(Records for processing begins)

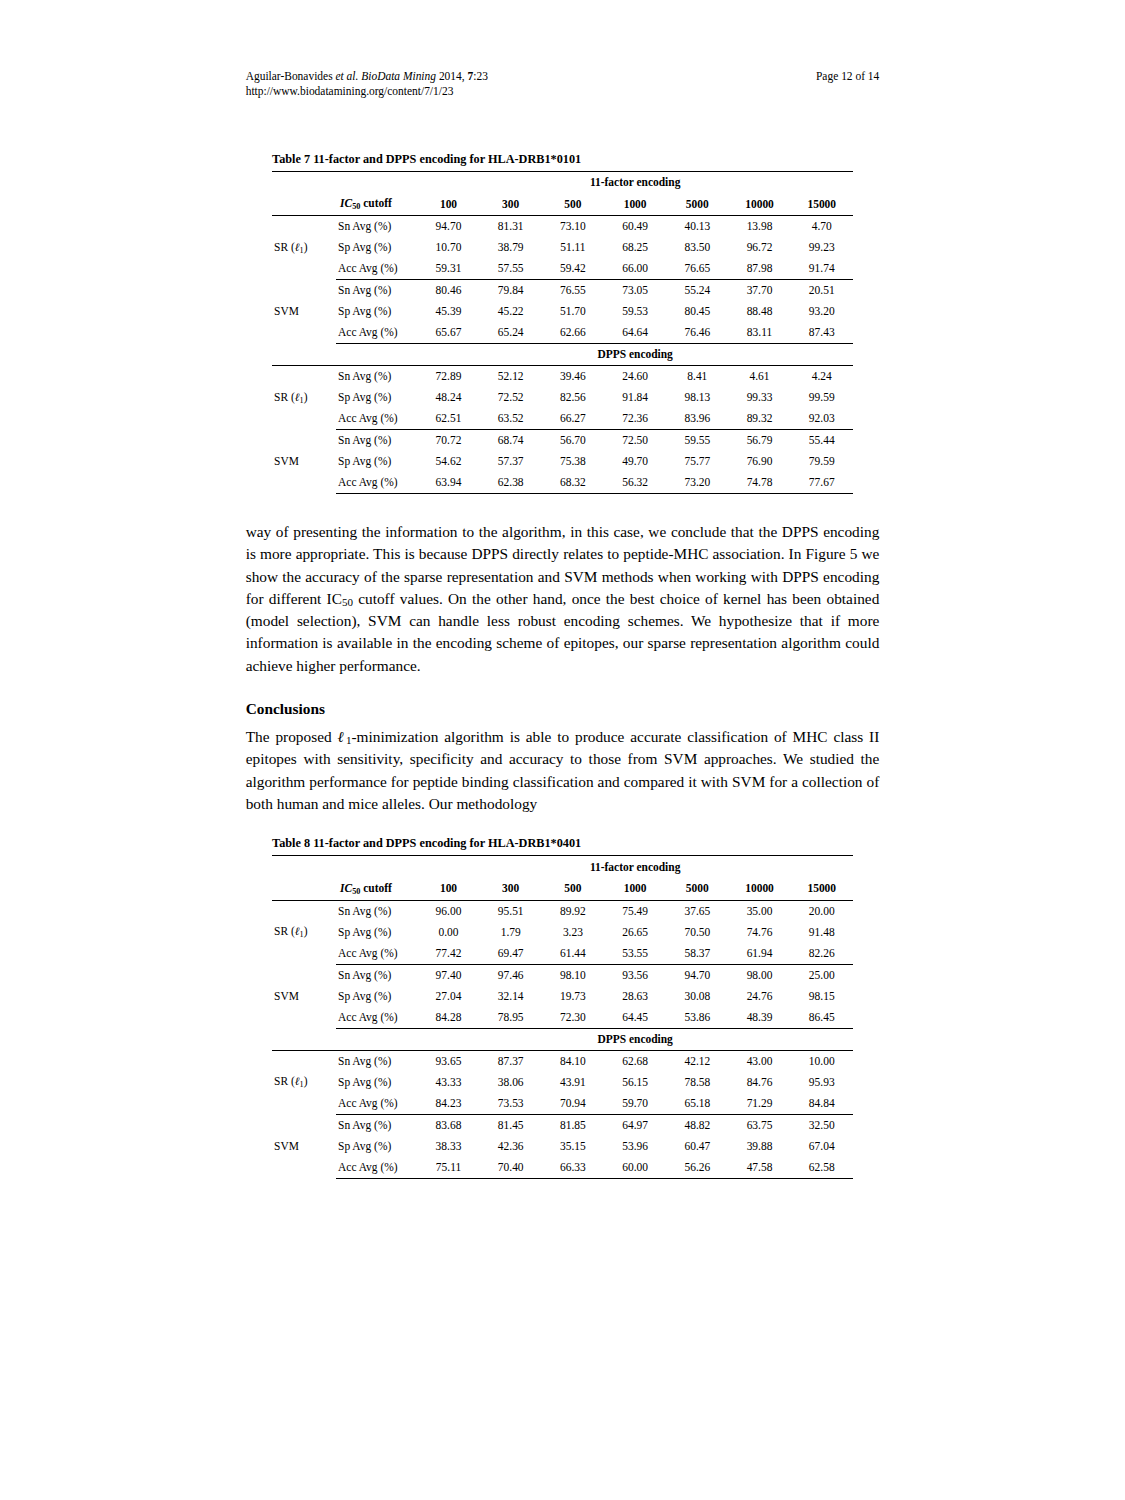Aguilar-Bonavides et al. BioData Mining 2014, 7:23
http://www.biodatamining.org/content/7/1/23
Page 12 of 14
Table 7 11-factor and DPPS encoding for HLA-DRB1*0101
| | | 11-factor encoding |
| | IC 50 cutoff | 100 | 300 | 500 | 1000 | 5000 | 10000 | 15000 |
| SR ( ℓ 1 ) | Sn Avg (%) | 94.70 | 81.31 | 73.10 | 60.49 | 40.13 | 13.98 | 4.70 |
| Sp Avg (%) | 10.70 | 38.79 | 51.11 | 68.25 | 83.50 | 96.72 | 99.23 |
| Acc Avg (%) | 59.31 | 57.55 | 59.42 | 66.00 | 76.65 | 87.98 | 91.74 |
| SVM | Sn Avg (%) | 80.46 | 79.84 | 76.55 | 73.05 | 55.24 | 37.70 | 20.51 |
| Sp Avg (%) | 45.39 | 45.22 | 51.70 | 59.53 | 80.45 | 88.48 | 93.20 |
| Acc Avg (%) | 65.67 | 65.24 | 62.66 | 64.64 | 76.46 | 83.11 | 87.43 |
| | | DPPS encoding |
| SR ( ℓ 1 ) | Sn Avg (%) | 72.89 | 52.12 | 39.46 | 24.60 | 8.41 | 4.61 | 4.24 |
| Sp Avg (%) | 48.24 | 72.52 | 82.56 | 91.84 | 98.13 | 99.33 | 99.59 |
| Acc Avg (%) | 62.51 | 63.52 | 66.27 | 72.36 | 83.96 | 89.32 | 92.03 |
| SVM | Sn Avg (%) | 70.72 | 68.74 | 56.70 | 72.50 | 59.55 | 56.79 | 55.44 |
| Sp Avg (%) | 54.62 | 57.37 | 75.38 | 49.70 | 75.77 | 76.90 | 79.59 |
| Acc Avg (%) | 63.94 | 62.38 | 68.32 | 56.32 | 73.20 | 74.78 | 77.67 |
way of presenting the information to the algorithm, in this case, we conclude that the DPPS encoding is more appropriate. This is because DPPS directly relates to peptide-MHC association. In Figure 5 we show the accuracy of the sparse representation and SVM methods when working with DPPS encoding for different IC50 cutoff values. On the other hand, once the best choice of kernel has been obtained (model selection), SVM can handle less robust encoding schemes. We hypothesize that if more information is available in the encoding scheme of epitopes, our sparse representation algorithm could achieve higher performance.
Conclusions
The proposed ℓ1-minimization algorithm is able to produce accurate classification of MHC class II epitopes with sensitivity, specificity and accuracy to those from SVM approaches. We studied the algorithm performance for peptide binding classification and compared it with SVM for a collection of both human and mice alleles. Our methodology
Table 8 11-factor and DPPS encoding for HLA-DRB1*0401
| | | 11-factor encoding |
| | IC 50 cutoff | 100 | 300 | 500 | 1000 | 5000 | 10000 | 15000 |
| SR ( ℓ 1 ) | Sn Avg (%) | 96.00 | 95.51 | 89.92 | 75.49 | 37.65 | 35.00 | 20.00 |
| Sp Avg (%) | 0.00 | 1.79 | 3.23 | 26.65 | 70.50 | 74.76 | 91.48 |
| Acc Avg (%) | 77.42 | 69.47 | 61.44 | 53.55 | 58.37 | 61.94 | 82.26 |
| SVM | Sn Avg (%) | 97.40 | 97.46 | 98.10 | 93.56 | 94.70 | 98.00 | 25.00 |
| Sp Avg (%) | 27.04 | 32.14 | 19.73 | 28.63 | 30.08 | 24.76 | 98.15 |
| Acc Avg (%) | 84.28 | 78.95 | 72.30 | 64.45 | 53.86 | 48.39 | 86.45 |
| | | DPPS encoding |
| SR ( ℓ 1 ) | Sn Avg (%) | 93.65 | 87.37 | 84.10 | 62.68 | 42.12 | 43.00 | 10.00 |
| Sp Avg (%) | 43.33 | 38.06 | 43.91 | 56.15 | 78.58 | 84.76 | 95.93 |
| Acc Avg (%) | 84.23 | 73.53 | 70.94 | 59.70 | 65.18 | 71.29 | 84.84 |
| SVM | Sn Avg (%) | 83.68 | 81.45 | 81.85 | 64.97 | 48.82 | 63.75 | 32.50 |
| Sp Avg (%) | 38.33 | 42.36 | 35.15 | 53.96 | 60.47 | 39.88 | 67.04 |
| Acc Avg (%) | 75.11 | 70.40 | 66.33 | 60.00 | 56.26 | 47.58 | 62.58 |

(Records for processing ends)

In the listing above, which lines include the string "performance"? Return every one of them.

way of presenting the information to the algorithm, in this case, we conclude that the DPPS encoding is more appropriate. This is because DPPS directly relates to peptide-MHC association. In Figure 5 we show the accuracy of the sparse representation and SVM methods when working with DPPS encoding for different IC50 cutoff values. On the other hand, once the best choice of kernel has been obtained (model selection), SVM can handle less robust encoding schemes. We hypothesize that if more information is available in the encoding scheme of epitopes, our sparse representation algorithm could achieve higher performance.
The proposed ℓ1-minimization algorithm is able to produce accurate classification of MHC class II epitopes with sensitivity, specificity and accuracy to those from SVM approaches. We studied the algorithm performance for peptide binding classification and compared it with SVM for a collection of both human and mice alleles. Our methodology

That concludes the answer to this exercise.